Source text

I dont understand the proteinortho output
general information regarding the output file format can be found here
In short :
the "*.proteinortho-graph" file gives you the pairwise orthology relation, that is: which protein is orthologous to which other protein.
The "*.proteinortho.tsv" file gives you groups of orthologs (usually this is what you are interested in).
Each row corresponds to a group of orthologous proteins (each column corresponds to an input species).
You can also open the "*.html" output to explore the proteinortho.tsv or simply open the tsv in excel/OpenOffice.
Then it is just a matter what you are looking for. If you know proteinXYZ in one of the species, you can search for this in the proteinortho.tsv file and find all corresponding orthologs in the other species if there are any.
You can then extract sequences of these with: proteinortho_grab_proteins.pl and look at a sequence alignment to validate your results.
Why do we use (adaptive) reciprocal best hit?
The adaptive reciprocal best hit algorithm greatly reduces the number of false positives compared to a simple BLAST analysis.
The definition of reciprocal adaptive best hit:
x and y are orthologous if x is a good homolog of y (highest bitscore or at least 95% of the maximum) and y is a good homolog of x (...).
More details can be found here and about the clustering too.
What does the similarity option
-sim do? What is a good value for the similarity?
The -sim relaxes the one best reciprocal hit to all adaptive reciprocal best hits.
E.g. for -sim=0.9 all reciprocal hits within 90% of the highest bitscore are returned.
This can reduces false negative on the cost of maybe increasing the false positives too.
The default thresholds -sim=0.95 works for a lot of different datasets:
orthology.benchmarkservice.org see the 2017 results on proteinortho in eukaryota, fungi, bacteria
Can I align reads to a genome with proteinortho?
No, that is a very different problem. Proteinortho compares proteins with proteins or nucleotide sequences with nucleotide sequences. You are maybe looking e.g. for segemehl ->issue26.
Why are my 2 proteins of interest not orthologous?
Please use the proteinortho_history.pl tool, to track down your favorite protein/ pair of proteins. This tool will also return why something is not orthologous.
Are my species all well connected with each other?

Data excerpts
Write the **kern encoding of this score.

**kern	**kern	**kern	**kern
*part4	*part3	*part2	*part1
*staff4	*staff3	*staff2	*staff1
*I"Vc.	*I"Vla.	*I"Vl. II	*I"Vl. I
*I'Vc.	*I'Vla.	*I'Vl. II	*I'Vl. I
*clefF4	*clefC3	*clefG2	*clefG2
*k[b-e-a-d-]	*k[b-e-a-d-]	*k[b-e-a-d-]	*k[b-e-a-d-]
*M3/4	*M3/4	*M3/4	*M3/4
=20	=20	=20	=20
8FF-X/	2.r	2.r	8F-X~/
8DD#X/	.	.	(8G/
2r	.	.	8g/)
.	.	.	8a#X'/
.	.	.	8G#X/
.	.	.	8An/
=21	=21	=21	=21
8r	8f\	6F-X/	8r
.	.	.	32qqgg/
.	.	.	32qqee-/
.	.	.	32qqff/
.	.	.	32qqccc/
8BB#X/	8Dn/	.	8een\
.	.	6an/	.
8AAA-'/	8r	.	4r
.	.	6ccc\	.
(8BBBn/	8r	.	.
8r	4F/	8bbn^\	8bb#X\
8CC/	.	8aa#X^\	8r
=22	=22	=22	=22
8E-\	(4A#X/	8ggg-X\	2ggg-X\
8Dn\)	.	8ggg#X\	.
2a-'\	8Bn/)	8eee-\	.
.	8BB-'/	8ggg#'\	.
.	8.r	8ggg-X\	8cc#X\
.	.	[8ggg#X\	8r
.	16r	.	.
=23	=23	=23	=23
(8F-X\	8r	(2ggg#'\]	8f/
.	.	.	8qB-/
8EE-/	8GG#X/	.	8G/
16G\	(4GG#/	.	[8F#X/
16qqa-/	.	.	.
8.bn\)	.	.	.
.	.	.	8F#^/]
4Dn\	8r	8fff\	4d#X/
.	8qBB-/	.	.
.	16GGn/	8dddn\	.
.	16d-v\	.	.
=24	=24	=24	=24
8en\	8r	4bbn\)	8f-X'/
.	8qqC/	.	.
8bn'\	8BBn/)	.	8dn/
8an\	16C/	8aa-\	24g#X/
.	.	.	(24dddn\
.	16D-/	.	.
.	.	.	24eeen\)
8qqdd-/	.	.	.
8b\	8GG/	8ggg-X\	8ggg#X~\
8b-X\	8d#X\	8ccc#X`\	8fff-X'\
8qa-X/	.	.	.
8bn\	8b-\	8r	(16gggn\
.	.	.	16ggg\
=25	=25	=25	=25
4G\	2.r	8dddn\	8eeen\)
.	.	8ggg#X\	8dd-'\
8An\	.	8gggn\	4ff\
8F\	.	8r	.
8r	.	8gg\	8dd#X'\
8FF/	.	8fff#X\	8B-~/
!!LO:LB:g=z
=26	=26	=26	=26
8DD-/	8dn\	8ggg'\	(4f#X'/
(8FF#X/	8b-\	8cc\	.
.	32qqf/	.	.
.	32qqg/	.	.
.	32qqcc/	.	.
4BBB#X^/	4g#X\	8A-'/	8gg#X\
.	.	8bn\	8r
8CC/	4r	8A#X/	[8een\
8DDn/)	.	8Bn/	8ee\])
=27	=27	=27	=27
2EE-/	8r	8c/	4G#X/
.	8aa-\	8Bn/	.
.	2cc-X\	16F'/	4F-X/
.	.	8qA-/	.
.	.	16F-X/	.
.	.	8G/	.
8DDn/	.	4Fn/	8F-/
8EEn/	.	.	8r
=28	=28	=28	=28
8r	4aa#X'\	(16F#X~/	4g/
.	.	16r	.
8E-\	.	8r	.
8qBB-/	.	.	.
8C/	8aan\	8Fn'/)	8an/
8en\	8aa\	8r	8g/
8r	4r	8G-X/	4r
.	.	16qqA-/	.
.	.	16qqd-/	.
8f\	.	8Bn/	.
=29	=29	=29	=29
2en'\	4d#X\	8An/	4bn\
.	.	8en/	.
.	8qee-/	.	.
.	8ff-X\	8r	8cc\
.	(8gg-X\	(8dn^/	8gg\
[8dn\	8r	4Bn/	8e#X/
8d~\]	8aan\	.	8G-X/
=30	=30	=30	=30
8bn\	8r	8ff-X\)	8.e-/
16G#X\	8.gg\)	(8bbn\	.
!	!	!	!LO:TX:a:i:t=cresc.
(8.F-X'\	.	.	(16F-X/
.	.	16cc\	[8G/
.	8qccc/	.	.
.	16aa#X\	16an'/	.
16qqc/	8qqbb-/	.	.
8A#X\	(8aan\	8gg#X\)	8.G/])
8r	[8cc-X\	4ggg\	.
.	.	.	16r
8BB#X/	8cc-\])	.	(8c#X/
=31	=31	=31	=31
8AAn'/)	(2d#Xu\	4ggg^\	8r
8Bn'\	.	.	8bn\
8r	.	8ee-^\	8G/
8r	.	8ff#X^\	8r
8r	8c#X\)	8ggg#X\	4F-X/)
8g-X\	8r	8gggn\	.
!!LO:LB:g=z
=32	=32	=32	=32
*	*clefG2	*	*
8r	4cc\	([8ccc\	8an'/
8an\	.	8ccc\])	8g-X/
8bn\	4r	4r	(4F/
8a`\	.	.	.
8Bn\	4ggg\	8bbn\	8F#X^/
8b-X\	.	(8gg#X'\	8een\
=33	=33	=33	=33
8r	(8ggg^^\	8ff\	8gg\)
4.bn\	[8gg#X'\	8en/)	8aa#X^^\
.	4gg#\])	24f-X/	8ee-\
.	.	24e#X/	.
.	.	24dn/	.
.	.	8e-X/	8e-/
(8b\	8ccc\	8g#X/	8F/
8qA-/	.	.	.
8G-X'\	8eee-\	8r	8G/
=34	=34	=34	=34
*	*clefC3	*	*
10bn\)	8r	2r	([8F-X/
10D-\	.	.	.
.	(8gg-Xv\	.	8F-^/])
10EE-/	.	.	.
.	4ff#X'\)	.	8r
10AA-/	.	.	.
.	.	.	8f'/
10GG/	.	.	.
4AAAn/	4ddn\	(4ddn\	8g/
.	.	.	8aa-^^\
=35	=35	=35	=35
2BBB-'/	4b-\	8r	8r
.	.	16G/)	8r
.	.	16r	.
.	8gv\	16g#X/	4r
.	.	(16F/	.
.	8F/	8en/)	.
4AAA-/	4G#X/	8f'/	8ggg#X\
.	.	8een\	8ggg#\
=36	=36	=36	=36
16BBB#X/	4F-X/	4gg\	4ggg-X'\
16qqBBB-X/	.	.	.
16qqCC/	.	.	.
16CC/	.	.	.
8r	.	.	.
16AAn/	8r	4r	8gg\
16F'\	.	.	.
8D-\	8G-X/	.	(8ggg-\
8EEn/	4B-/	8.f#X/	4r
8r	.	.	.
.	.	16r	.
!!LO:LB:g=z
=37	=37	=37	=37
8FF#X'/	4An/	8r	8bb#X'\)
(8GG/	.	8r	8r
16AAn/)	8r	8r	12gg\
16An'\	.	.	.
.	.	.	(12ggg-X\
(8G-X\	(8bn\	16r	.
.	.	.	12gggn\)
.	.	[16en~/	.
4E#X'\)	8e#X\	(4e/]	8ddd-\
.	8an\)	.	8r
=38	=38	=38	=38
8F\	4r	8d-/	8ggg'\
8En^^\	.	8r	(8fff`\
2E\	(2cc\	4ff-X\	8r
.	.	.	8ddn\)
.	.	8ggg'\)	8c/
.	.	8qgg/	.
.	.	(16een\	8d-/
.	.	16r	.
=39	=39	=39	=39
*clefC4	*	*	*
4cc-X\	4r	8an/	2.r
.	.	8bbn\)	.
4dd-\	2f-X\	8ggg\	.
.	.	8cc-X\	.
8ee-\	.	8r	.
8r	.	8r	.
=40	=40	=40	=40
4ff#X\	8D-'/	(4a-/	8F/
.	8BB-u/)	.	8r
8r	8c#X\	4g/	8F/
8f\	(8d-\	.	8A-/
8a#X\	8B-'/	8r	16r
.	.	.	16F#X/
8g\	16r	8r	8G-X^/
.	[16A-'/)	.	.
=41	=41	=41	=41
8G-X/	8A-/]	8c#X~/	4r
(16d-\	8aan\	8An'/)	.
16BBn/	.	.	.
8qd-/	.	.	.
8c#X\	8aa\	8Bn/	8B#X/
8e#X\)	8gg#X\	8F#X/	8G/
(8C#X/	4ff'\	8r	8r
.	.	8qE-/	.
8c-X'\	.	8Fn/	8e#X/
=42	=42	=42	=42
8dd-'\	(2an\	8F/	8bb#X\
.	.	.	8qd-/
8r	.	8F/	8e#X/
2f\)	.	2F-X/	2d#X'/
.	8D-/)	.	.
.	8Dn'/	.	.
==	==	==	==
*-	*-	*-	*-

Work to be completed
Write the next part of the proteinortho FAQ, picking up right after its final line.

Expected output
Please use the proteinortho_summary.pl tool, analyse the overall connectivity of your input species. If you find a low connected species, then maybe you need to add more species to your analysis, that are more closely related to this species.
You can also analyse the difference of 2 given graph files, e.g. how much does the clustering change the result or compare different parameters of proteinortho
proteinortho_summary.pl myproject.proteinortho-graph myproject.blast-graph
proteinortho_summary.pl myproject_sim95.proteinortho-graph myproject_sim50.blast-graph
How do I get more output?
Use the -debug=1 or -debug=2 option to get more STDERR output. Be careful this will probably flood your terminal with information...
Can I get the paralogs too?
Yes use the
Singletons are missing in my proteinortho output (proteins without any connection)
--singletons option to output the singletons too.
How do I extract the sequences of one or all orthogroups?
You can use the proteinortho_grab_proteins.pl tool.
(i) either you can provide your *proteinortho.tsv file, then the script generates a fasta for each orthogroup e.g.
proteinortho_grab_proteins.pl myproject.proteinortho.tsv test/*faa -tofiles
(ii) or you can provide the identifier of a single group. e.g.
proteinortho_grab_proteins.pl "L_641,L_643,M_640,M_642,M_649" test/*faa >myfile.faa
Proteinortho does not use all provided cores / is very slow
If you use the -keep option there is a known I/O bottleneck if many many small fasta files are used as input. Consider not to use the -keep option to speed up diamond. (see issue 36)